I voice this, even though it’s not a thought I want to entertain. Since abandoning Four-Oh, I have been growing more and more worried about Katerina and the girls. It’s been so long now that I am beginning to give up hope. No matter what I’ve said to Svetov about the loop, I am close to losing myself to despair. Would Kolya have kept them unharmed for this long? I almost don’t dare to think about it. At the same time, I cannot help myself.
The truth is it would be better if I knew that they were dead, for then my rage – my vengeful anger – might fill Time itself.
Only Tomas proves to be wrong. Even as I make to dismiss him, so another of the Russian agents, Alina Tupayeva, reports to me with news.

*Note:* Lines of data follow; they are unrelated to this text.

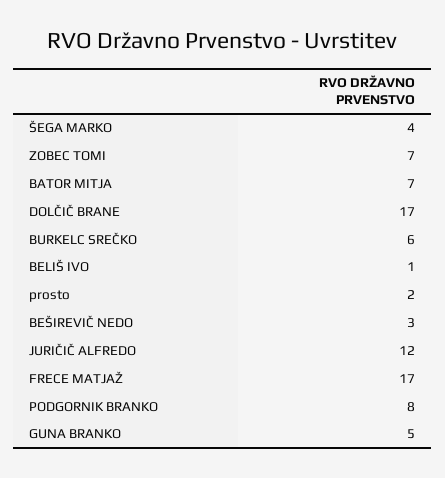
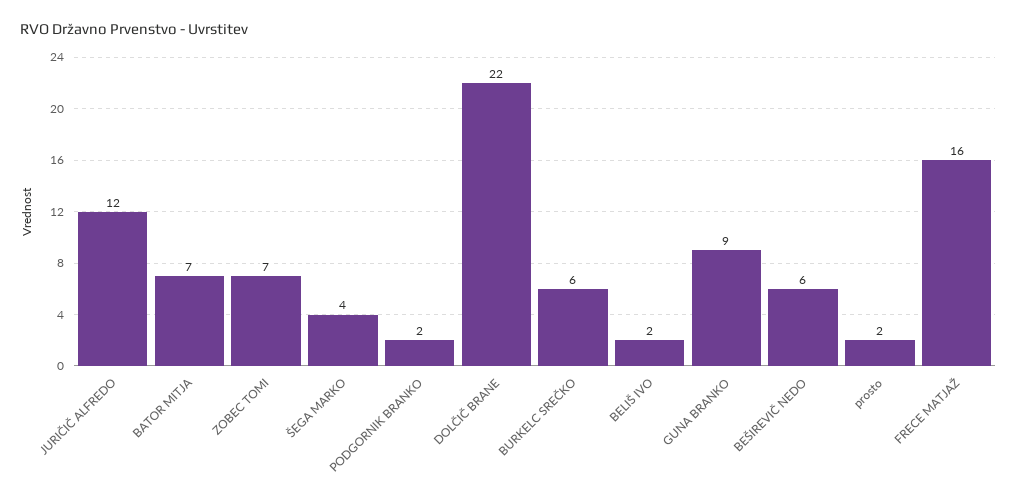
DOLČIČ BRANE: 17 -> 22
BELIŠ IVO: 1 -> 2
BEŠIREVIČ NEDO: 3 -> 6
FRECE MATJAŽ: 17 -> 16
PODGORNIK BRANKO: 8 -> 2
GUNA BRANKO: 5 -> 9

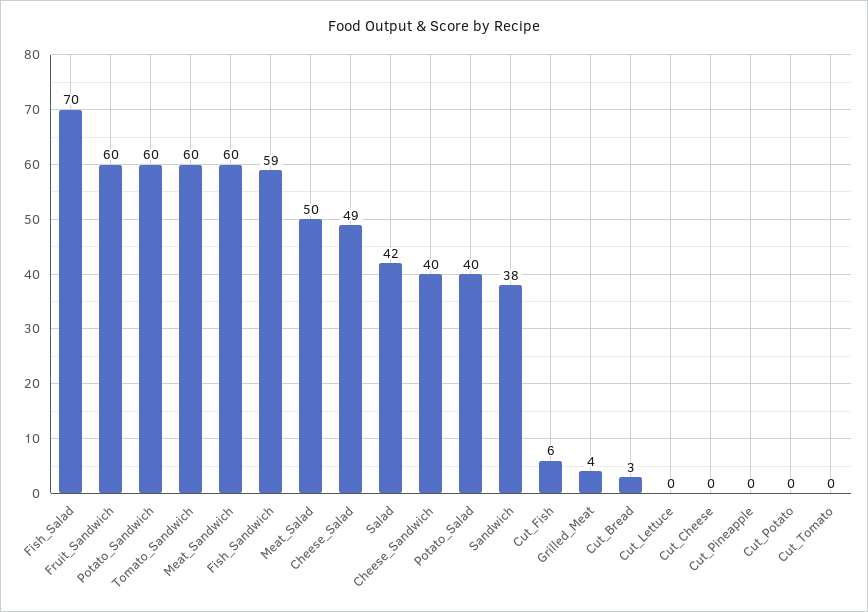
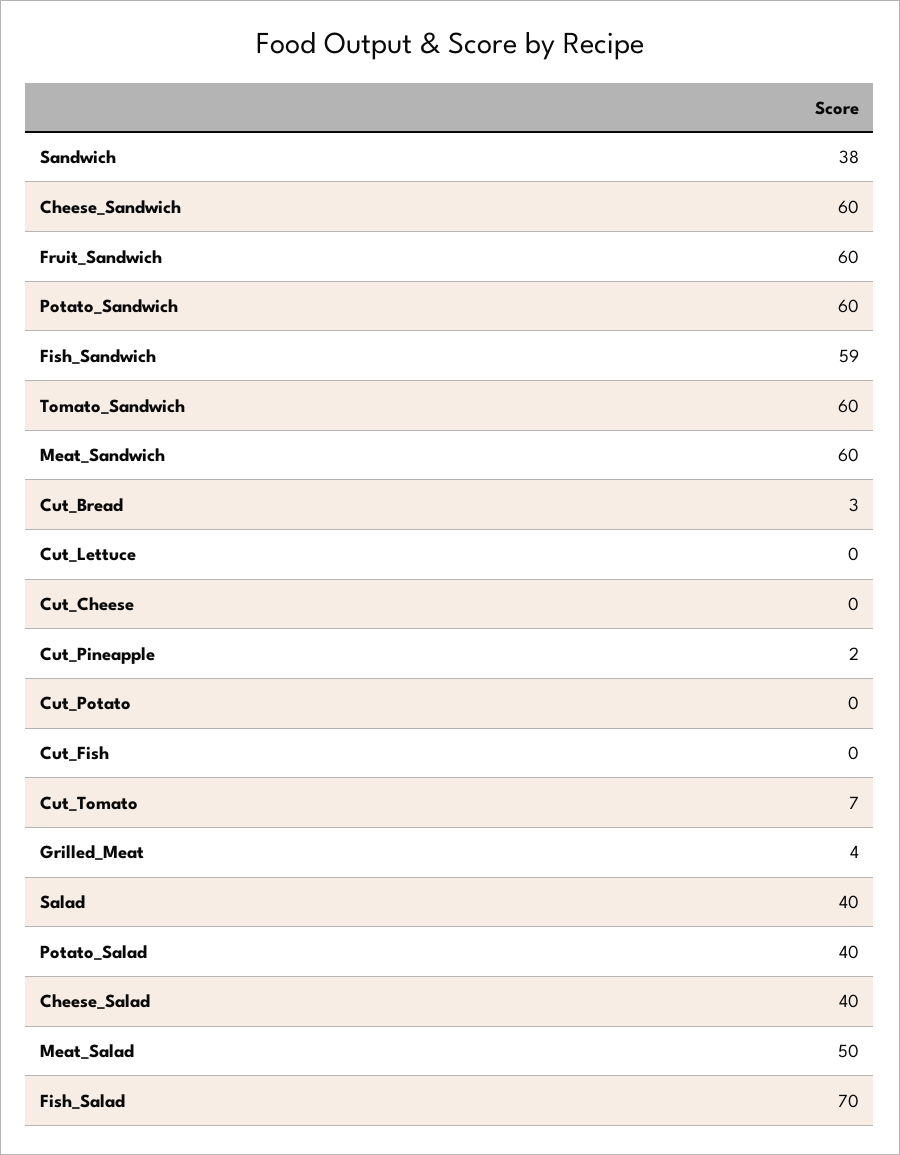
Cheese_Salad: 49 -> 40
Salad: 42 -> 40
Cheese_Sandwich: 40 -> 60
Cut_Fish: 6 -> 0
Cut_Pineapple: 0 -> 2
Cut_Tomato: 0 -> 7

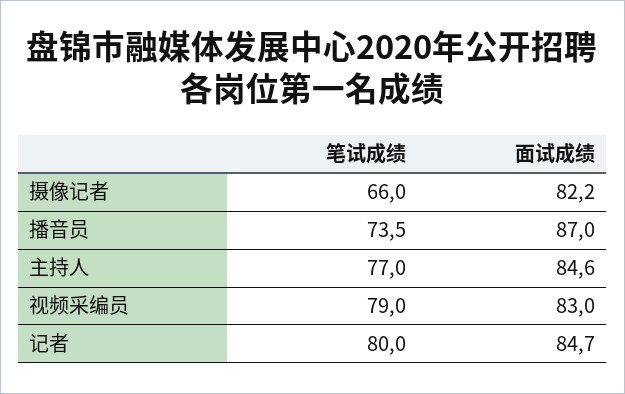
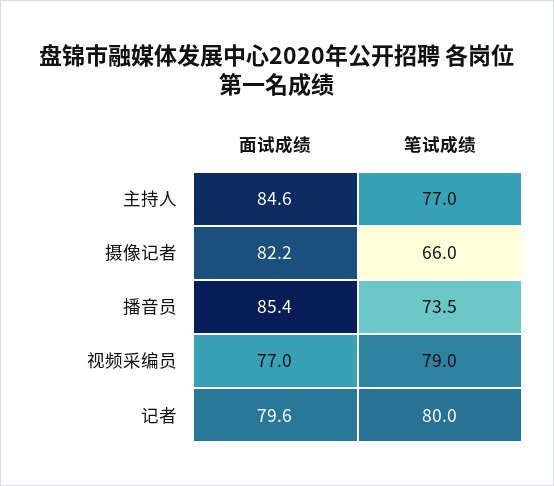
面试成绩, 播音员: 87 -> 85.4
面试成绩, 视频采编员: 83 -> 77
面试成绩, 记者: 84.7 -> 79.6

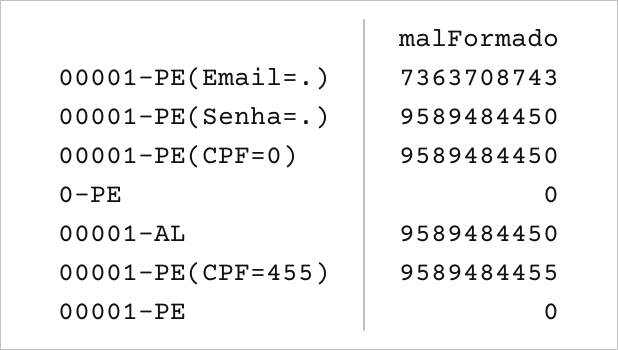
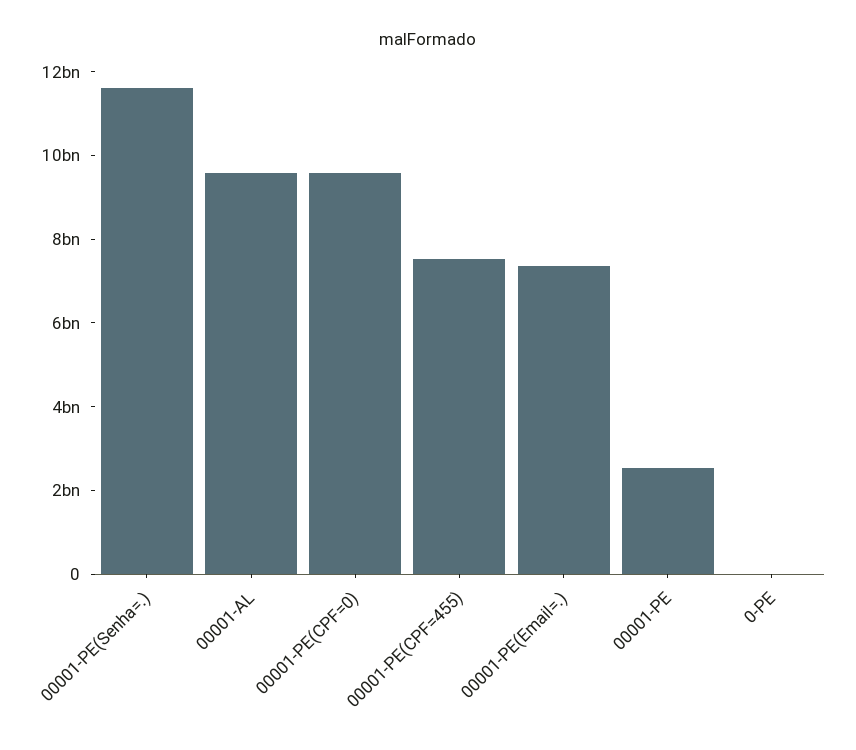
00001-PE(Senha=.): 9589484450 -> 11500000000
00001-PE(CPF=455): 9589484455 -> 7500000000
00001-PE: 0 -> 2500000000

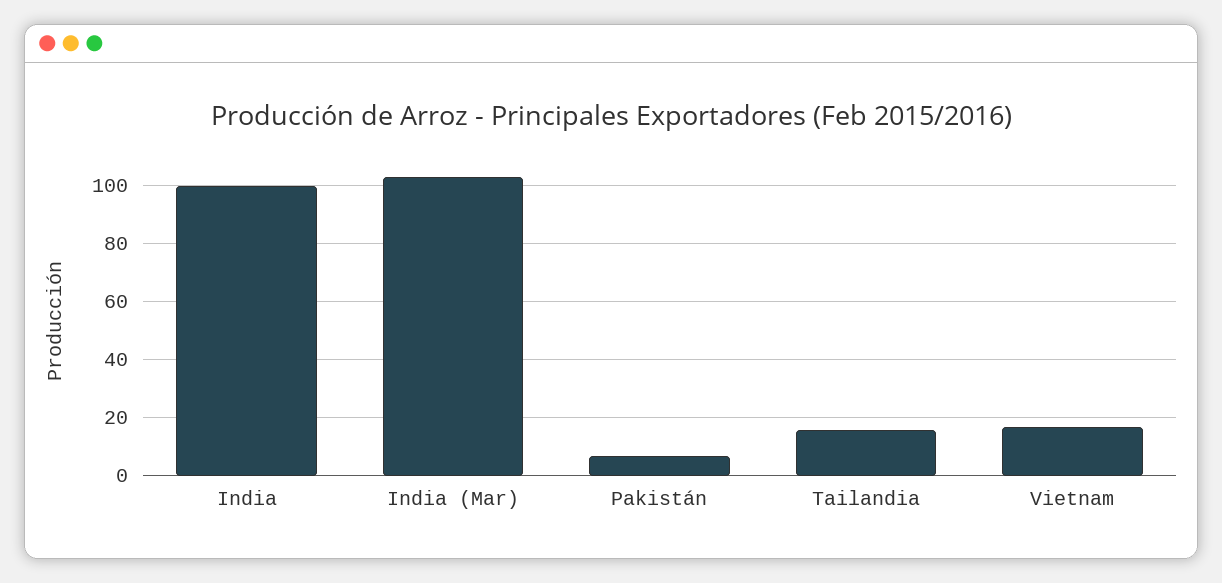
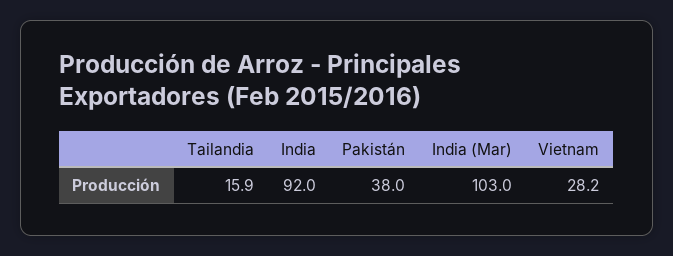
India: 100 -> 92
Pakistán: 7.5 -> 38
Vietnam: 17.5 -> 28.2

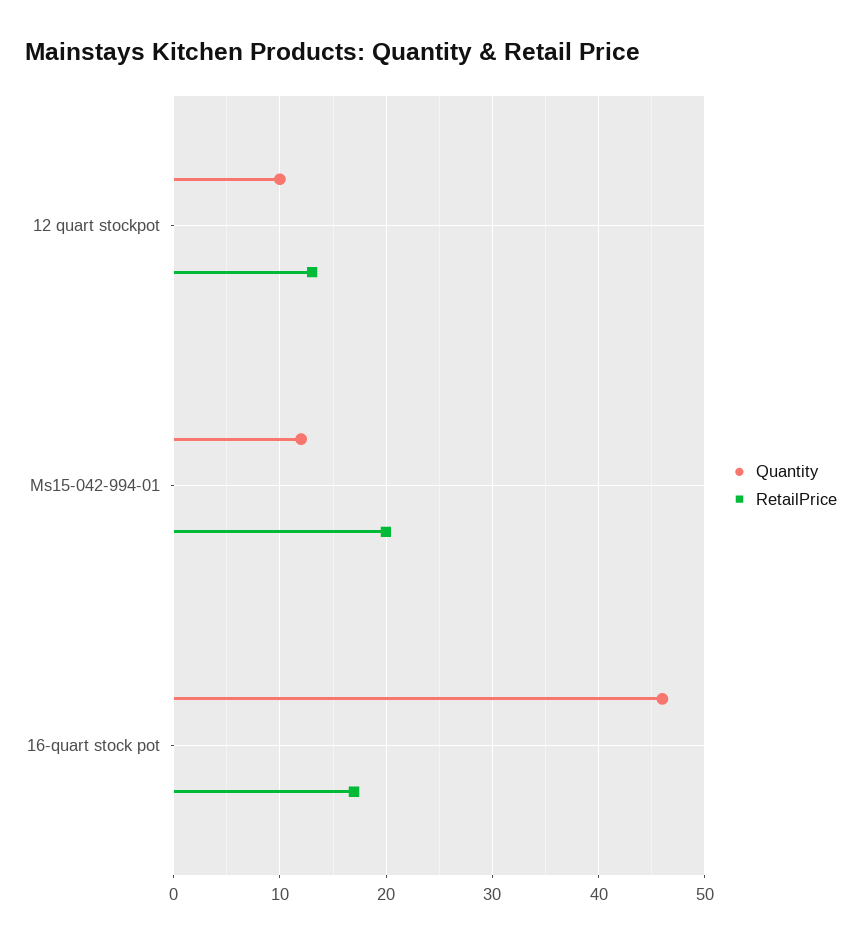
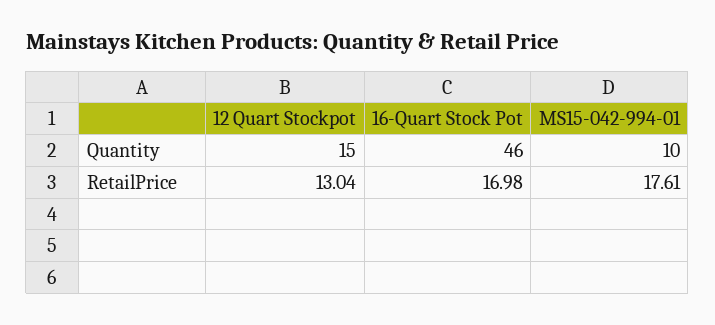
Quantity, 12 quart stockpot: 10 -> 15
Quantity, Ms15-042-994-01: 12 -> 10
RetailPrice, Ms15-042-994-01: 20 -> 17.61

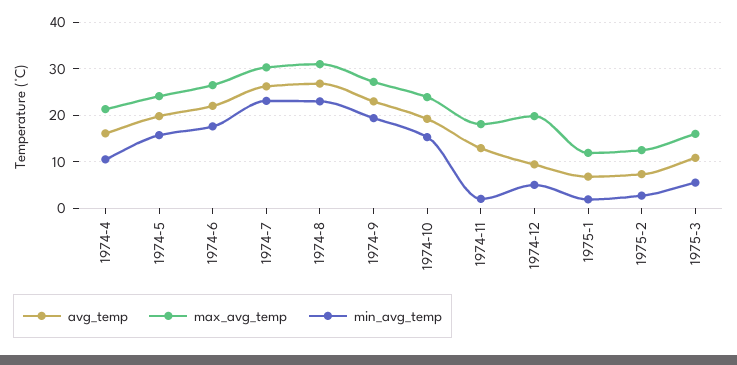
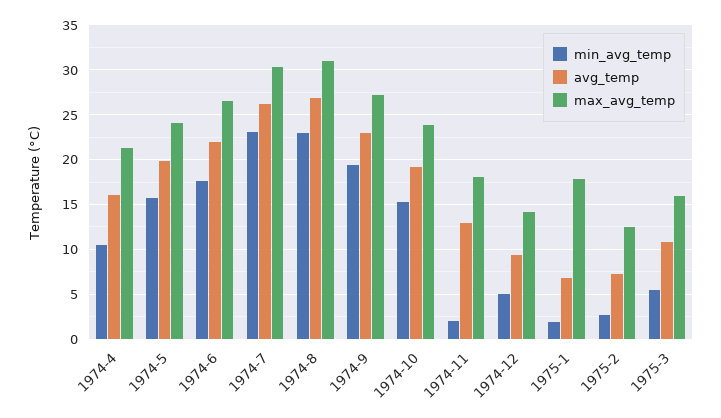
max_avg_temp, 1974-12: 20 -> 14
max_avg_temp, 1975-1: 12 -> 18

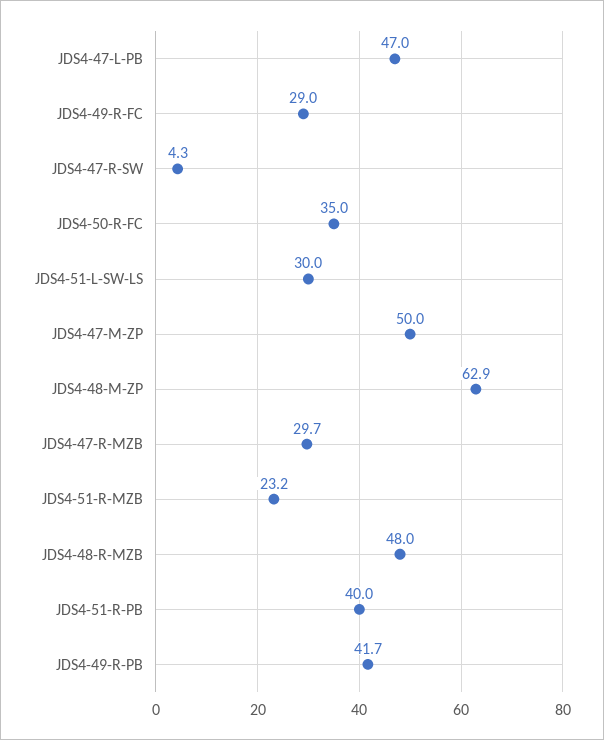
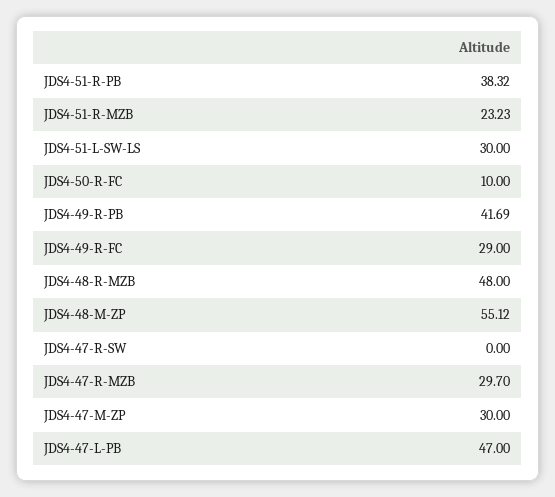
JDS4-47-R-SW: 4.3 -> 0
JDS4-50-R-FC: 35 -> 10
JDS4-47-M-ZP: 50 -> 30
JDS4-48-M-ZP: 62.9 -> 55.12
JDS4-51-R-PB: 40 -> 38.32

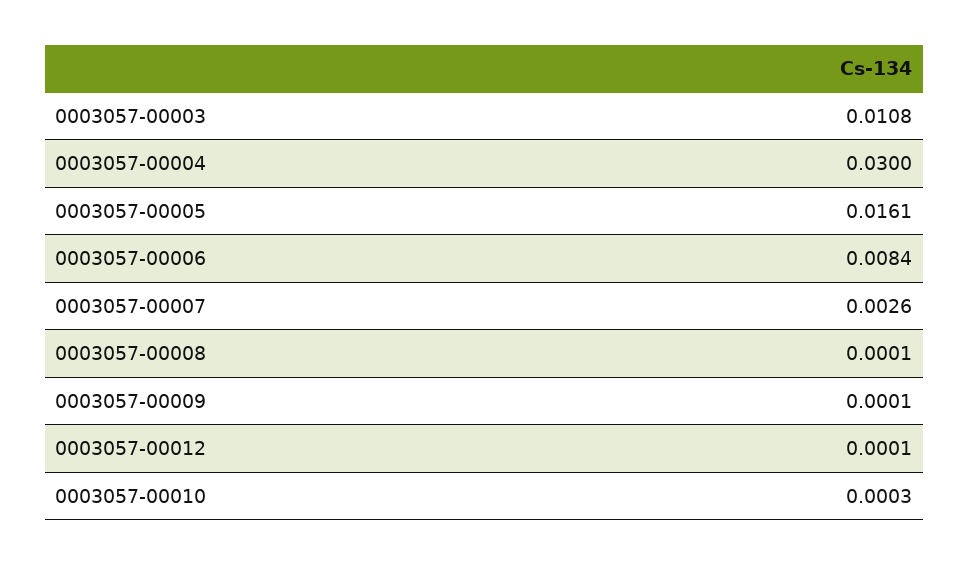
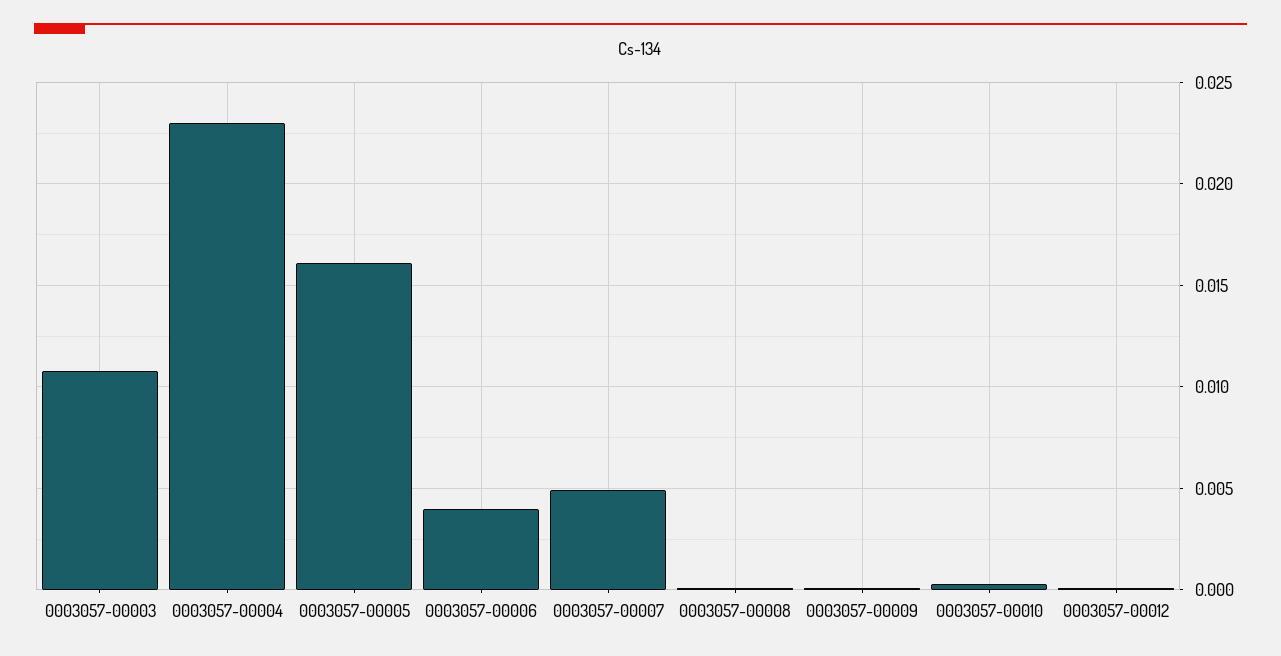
0003057-00004: 0.03 -> 0.023
0003057-00006: 0.0084 -> 0.004
0003057-00007: 0.0026 -> 0.005

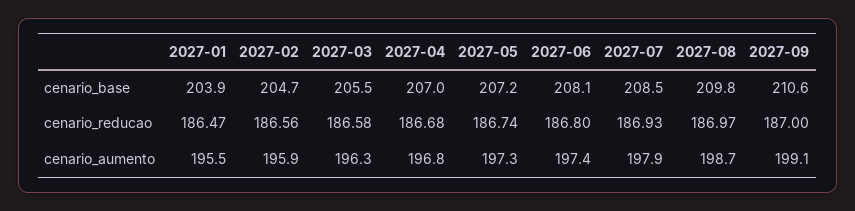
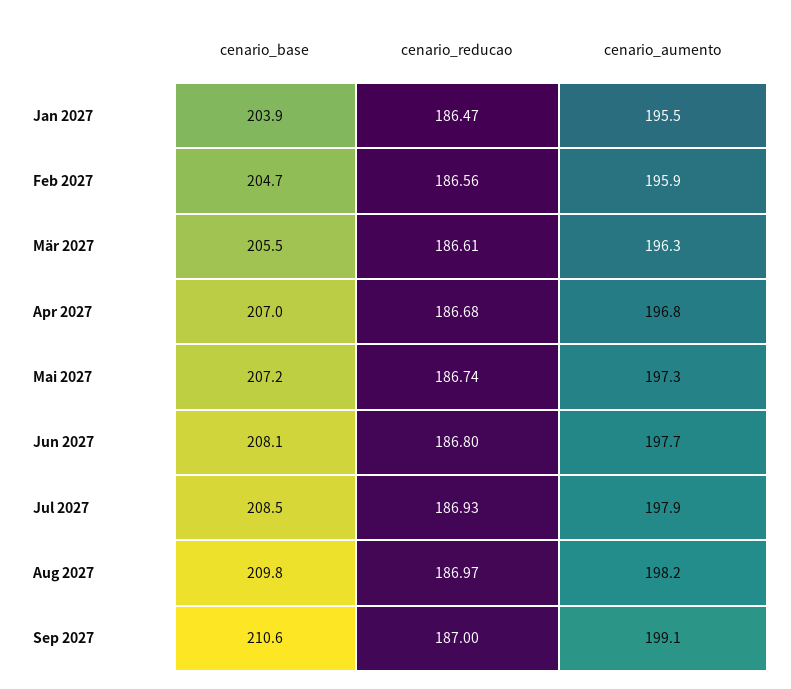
2027-03, cenario_reducao: 186.58 -> 186.61
2027-06, cenario_aumento: 197.4 -> 197.7
2027-08, cenario_aumento: 198.7 -> 198.2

‘We’ve taken two of them,’ she says. ‘Kabanov and Postovsky. The two agents that Seydlitz and Kramer thought they’d killed back in the thirteenth century.’
‘While I was in Christburg with the Brothers?’
‘The same.’
‘And you say captured?’ Svetov asks. ‘All in one piece and breathing?’
‘With all working parts … except for their time pendants. Those we took.’
‘Time pendants?’
‘Reichenau …’ Svetov says quietly. They’ve been working for Reichenau all along.’
‘Yes, but now we have them,’ I say, getting up. ‘So let’s ask a few questions.’
‘Meister …’ Tupaveya says, bowing her head, her dark hair swaying. ‘We had to leave them in situ. Without the time pendants we couldn’t get them back here. And we couldn’t leave them on them, so … they’re still there. My team are keeping a watch on them and awaiting orders.’
‘I see. And where’s there?’
‘Nomonhan, Meister, in June 1939. They were advising the Japanese army.’